MG Car Repair: steering rack lubing, chassis lube, vent holes


Question
The manual states; apply the grease gun filled with oil(S.A.E 90 gear oil) to the nipple on the steering rack and give it 10 strokes only. Not having a gun that holds 90 oil,I have been using a grease gun filled with chassis lube grease and pumping it 10 times. Is this wrong?
                      Al

Answer
Hi Al,
Yes, it is wrong as chassis grease is too thick, especially in cold weather. It is suppose to be 90w oil. The chassis grease will only lube the area that the grease went in at and will starve the rest of the rack for lube. A standard oil gun with a pump trigger was all you needed and just remove the screw and put a small piece of rubber hose over the end of the nose of the oil gun and place the tip of the oil gun into the hole and hold the hose tight against the rack and operate the trigger pump of the oil gun. That's what we did and it worked well.

I worked in several MG dealerships back then and never seen the pump that BMC and BLM talked about. They may have them in England but I never seen one in the US.

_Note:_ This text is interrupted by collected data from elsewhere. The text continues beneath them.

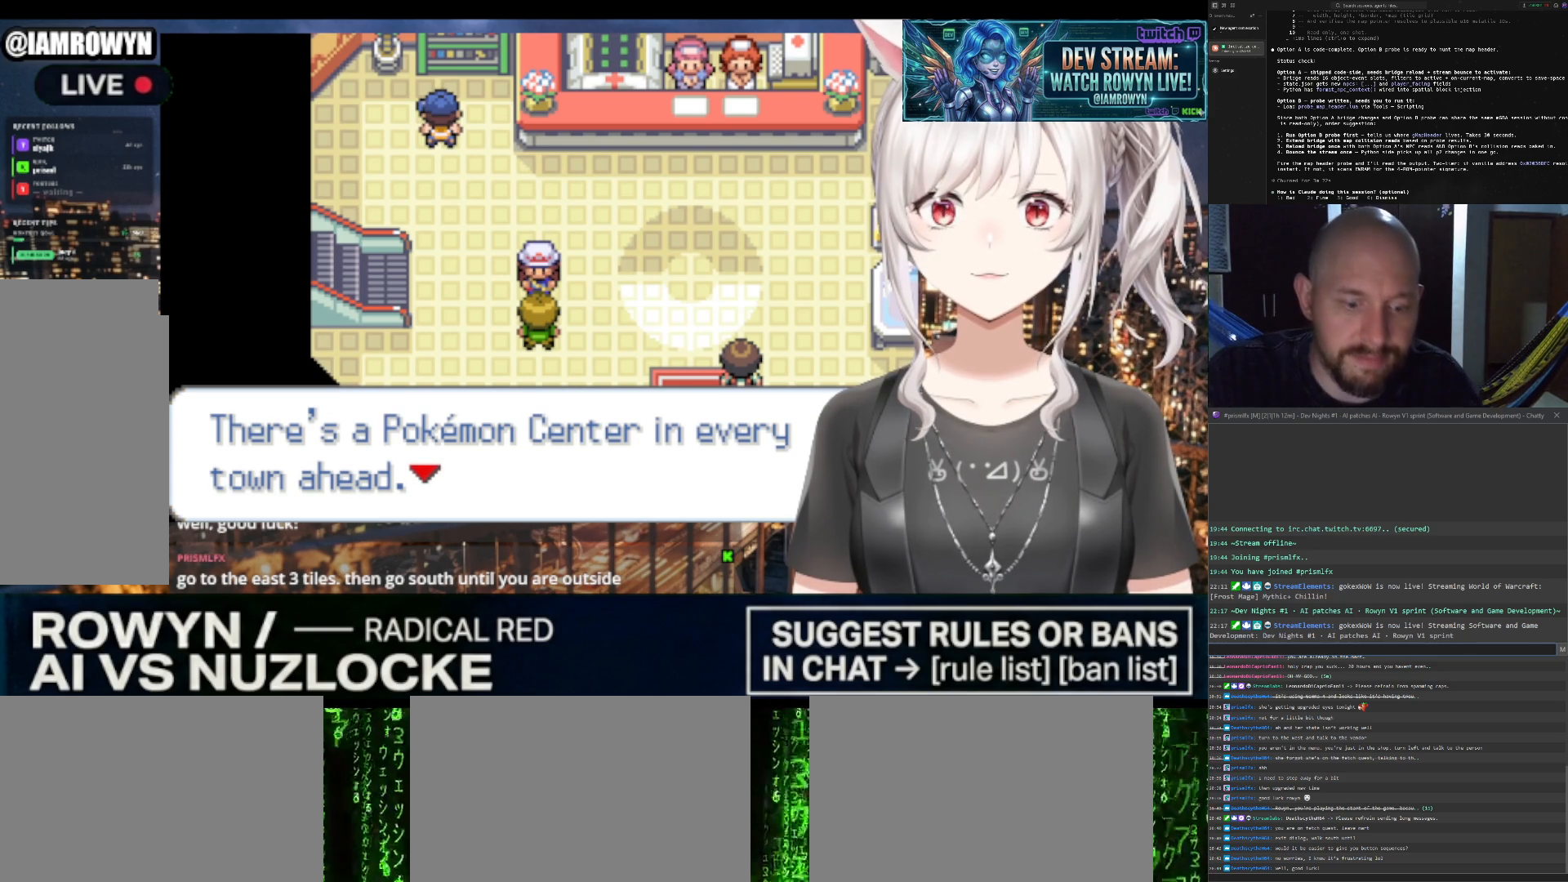
{"buttons": ["A"], "events": []}
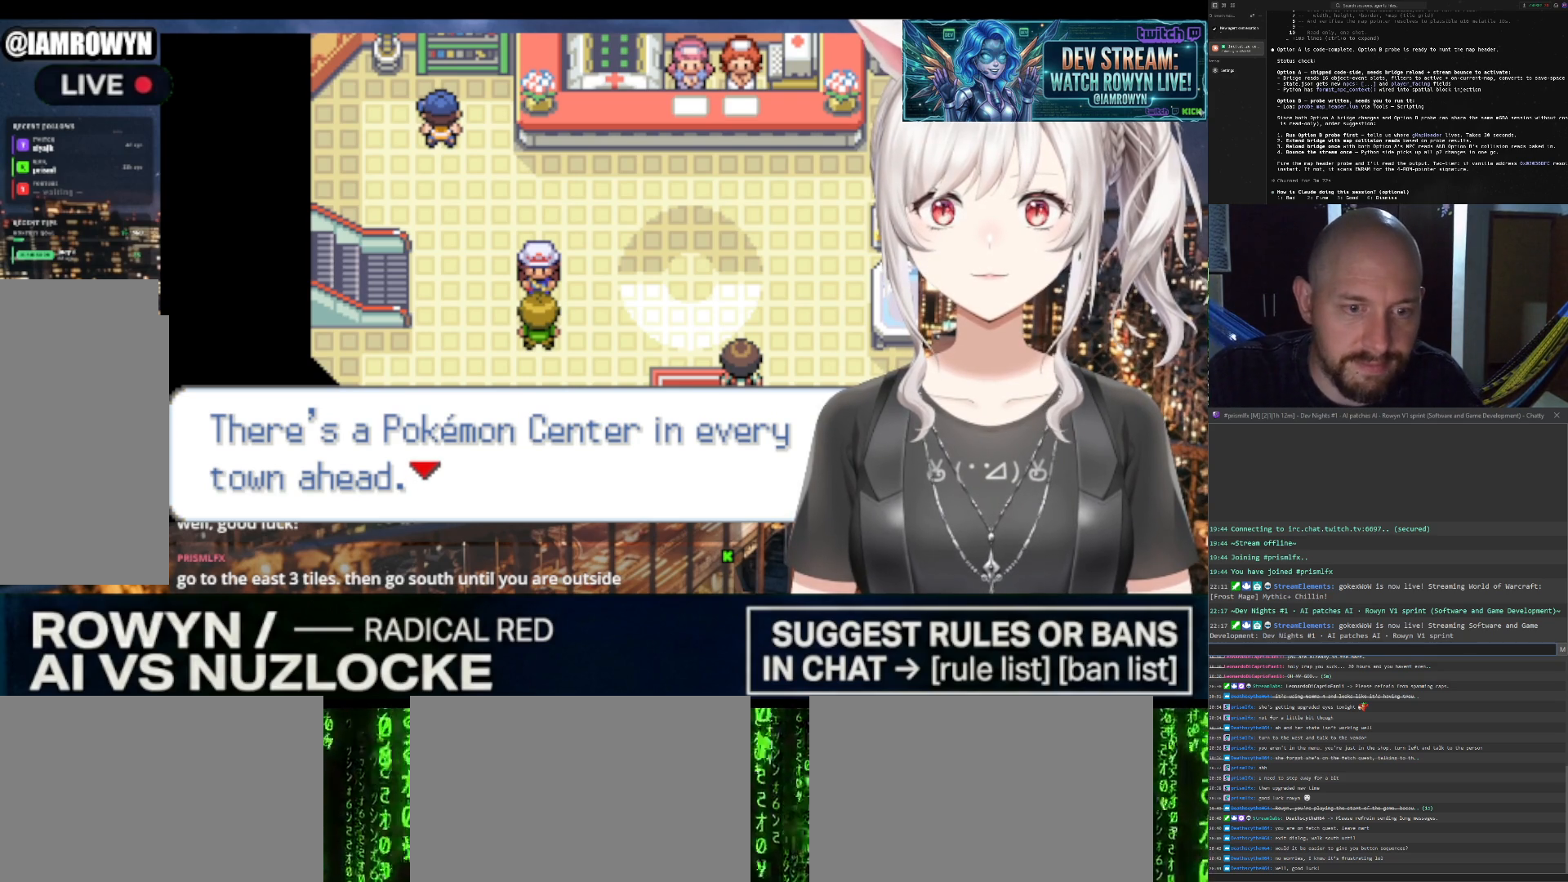
{"buttons": ["A"], "events": []}
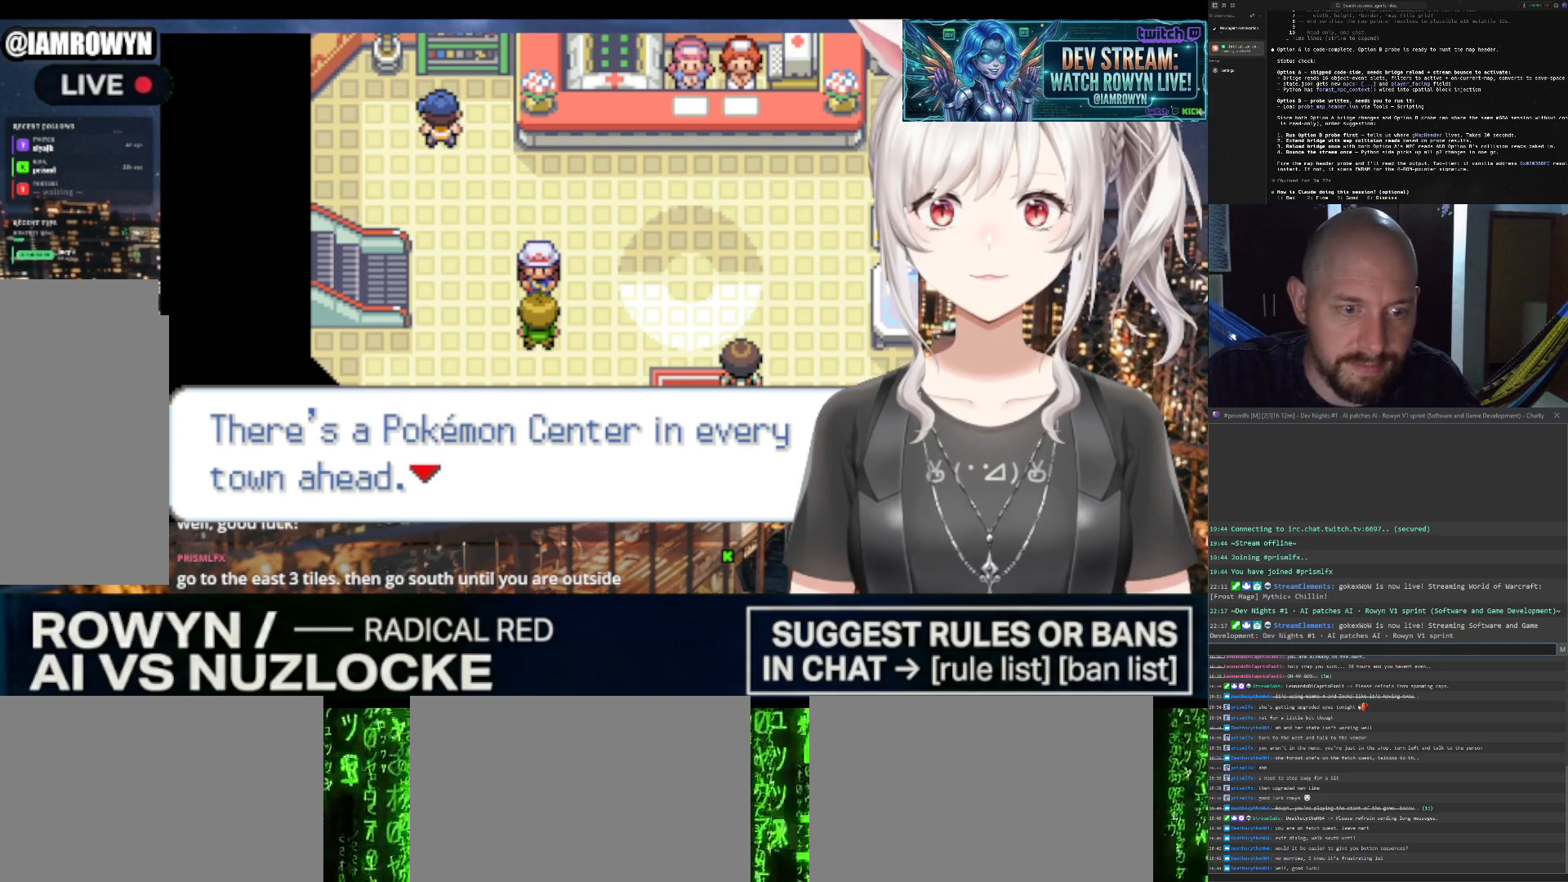
{"buttons": ["A"], "events": []}
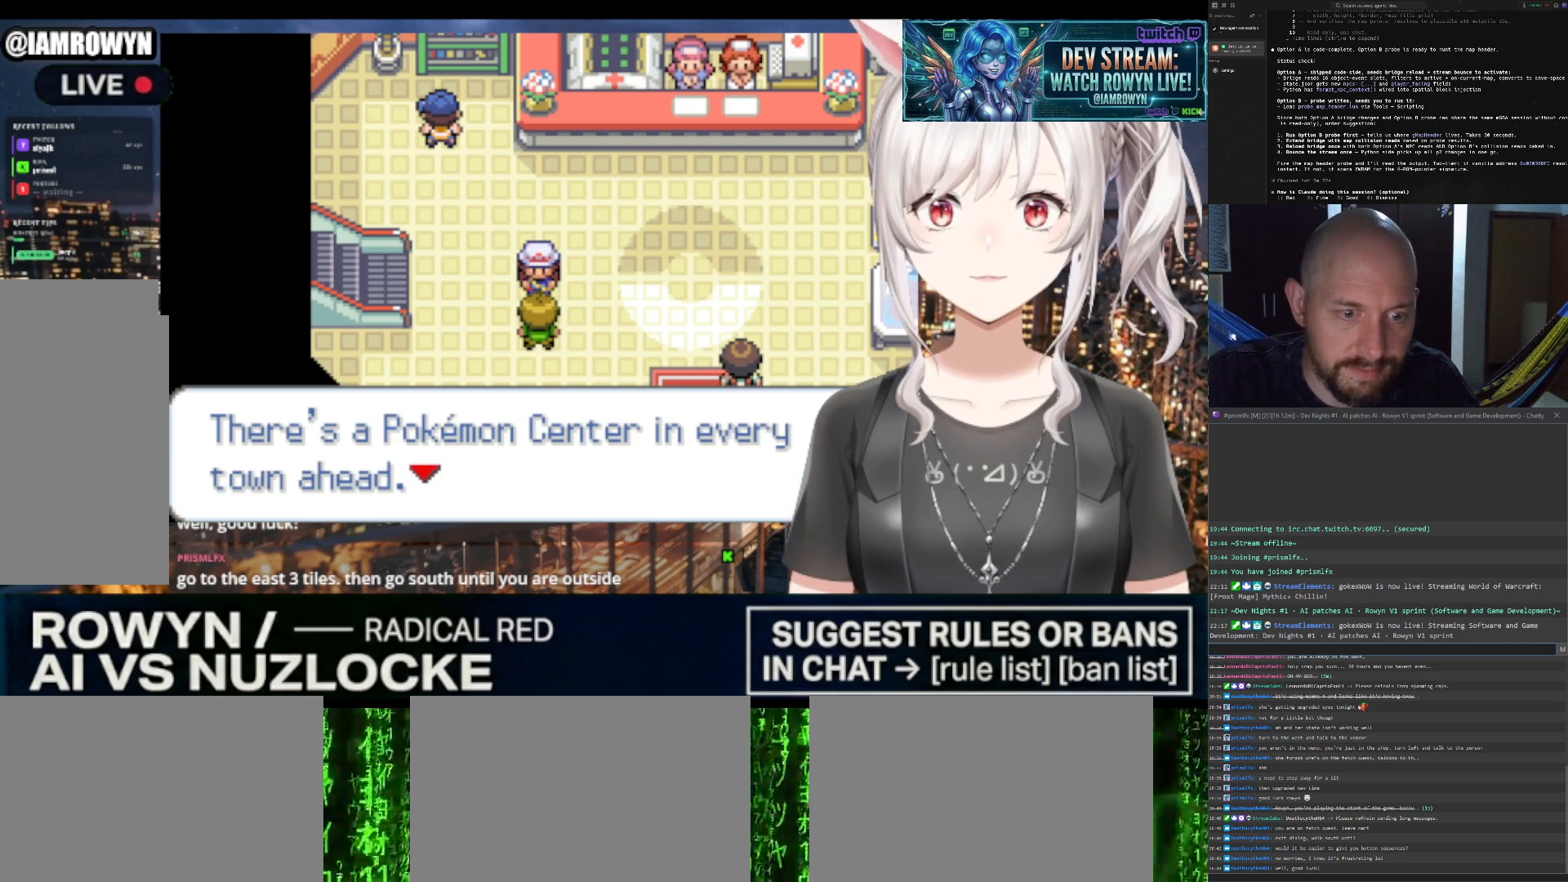
{"buttons": ["A"], "events": []}
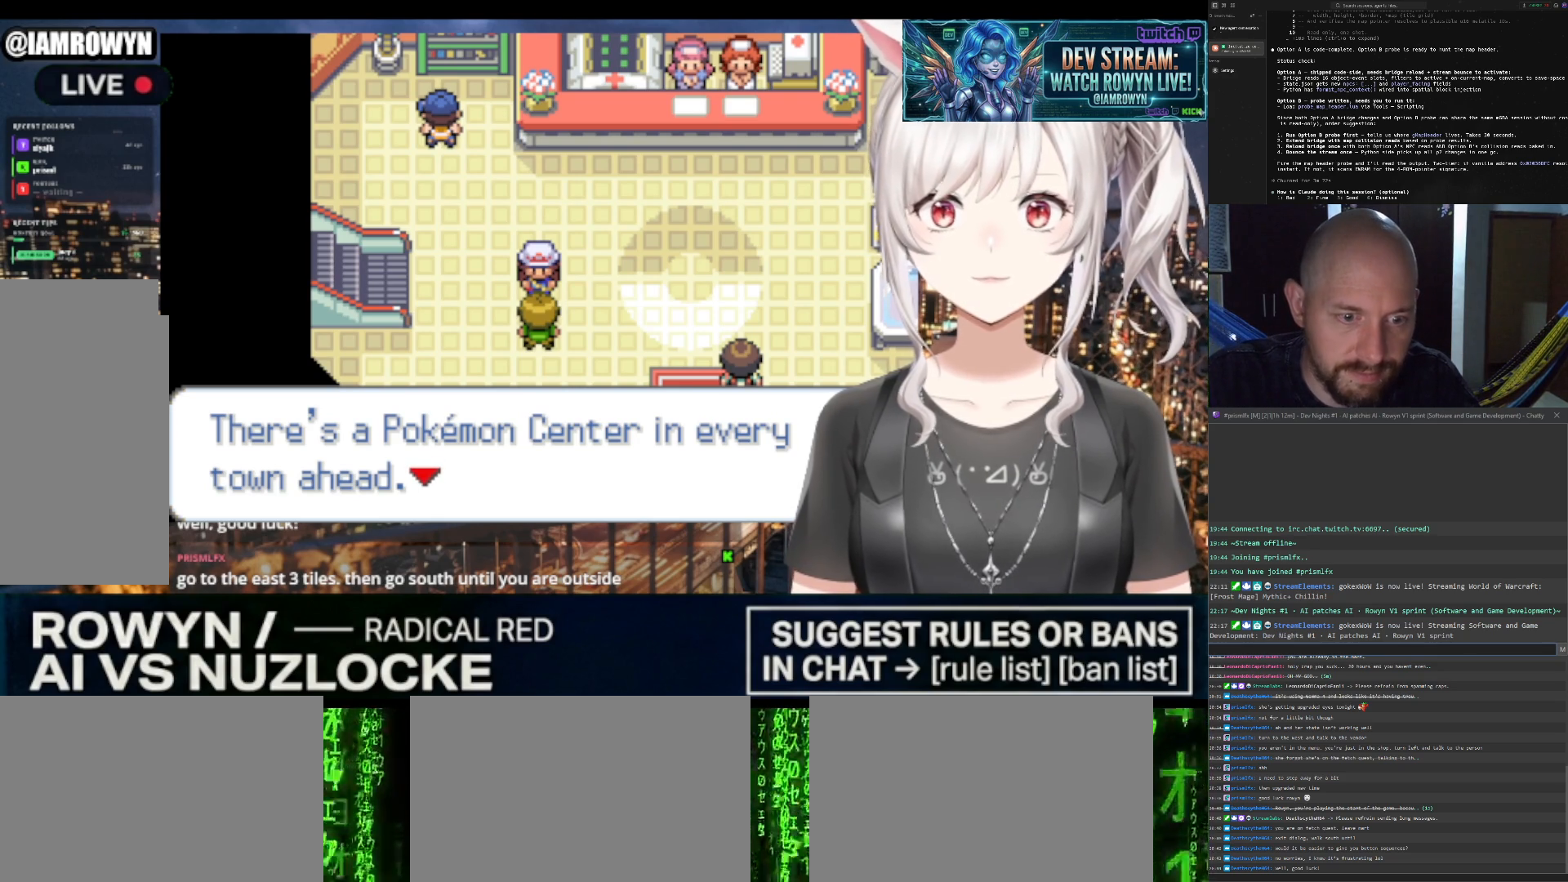
{"buttons": ["A"], "events": []}
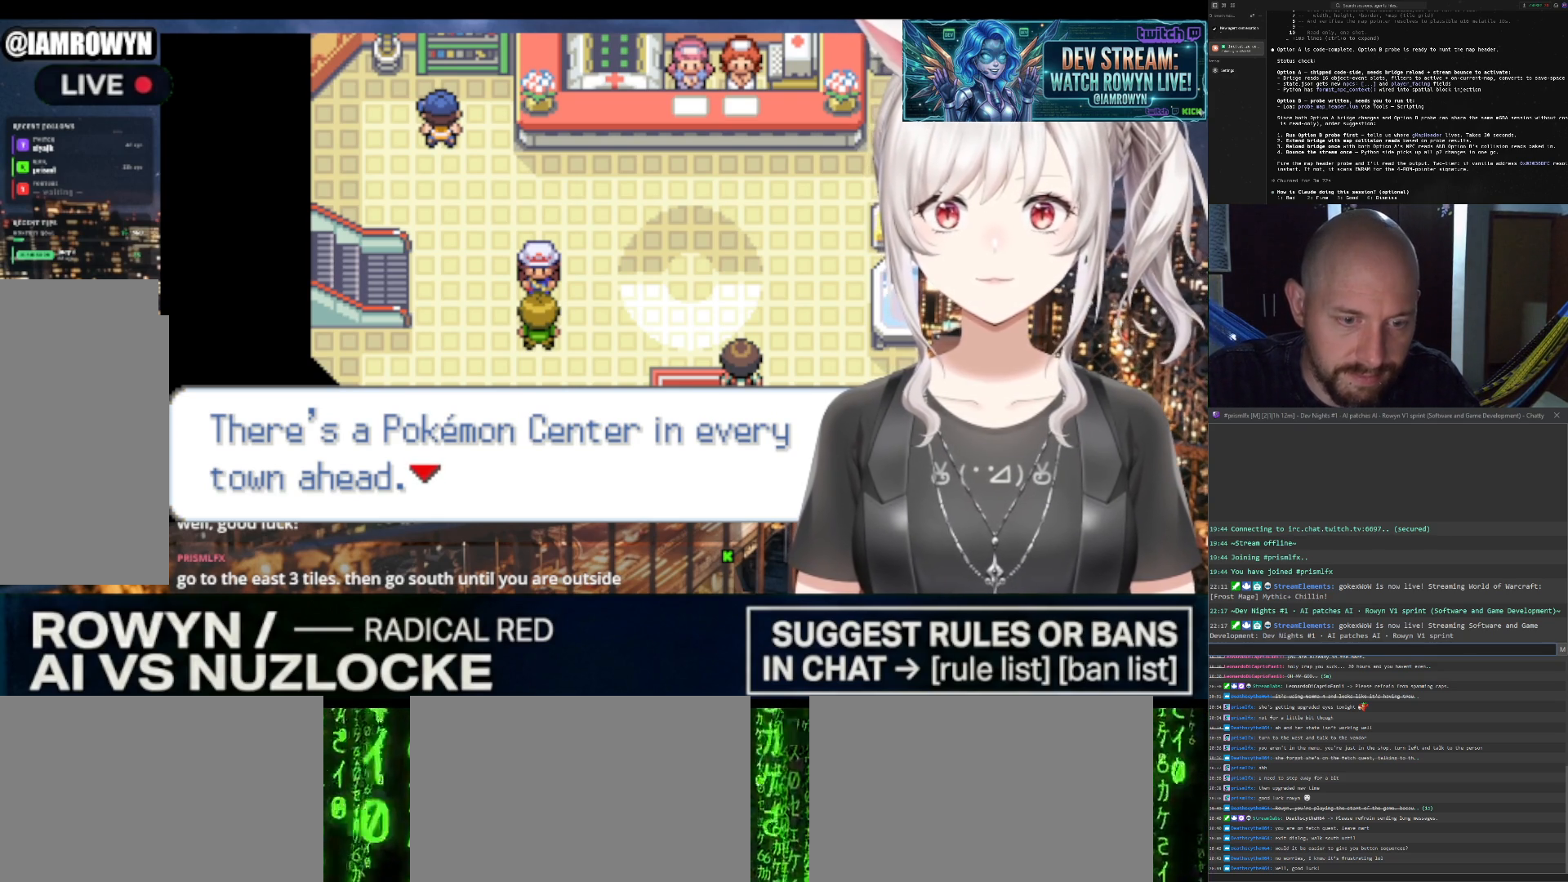
{"buttons": ["A"], "events": []}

You need to get some oil in the rack if you have pumped grease in it. Put some 70w to 90w oil in it so the rest of the rack gets some lube. If you put too much in, it can't hurt anything except leak out into the boots and if the vent holes were placed correctly the excess will just leak later on. The only thing it can do is spot your driveway and if you are worried about that you have no business with an MG as they all leak oil. Everyone who loves MGs, learns to accept it and love the spots too.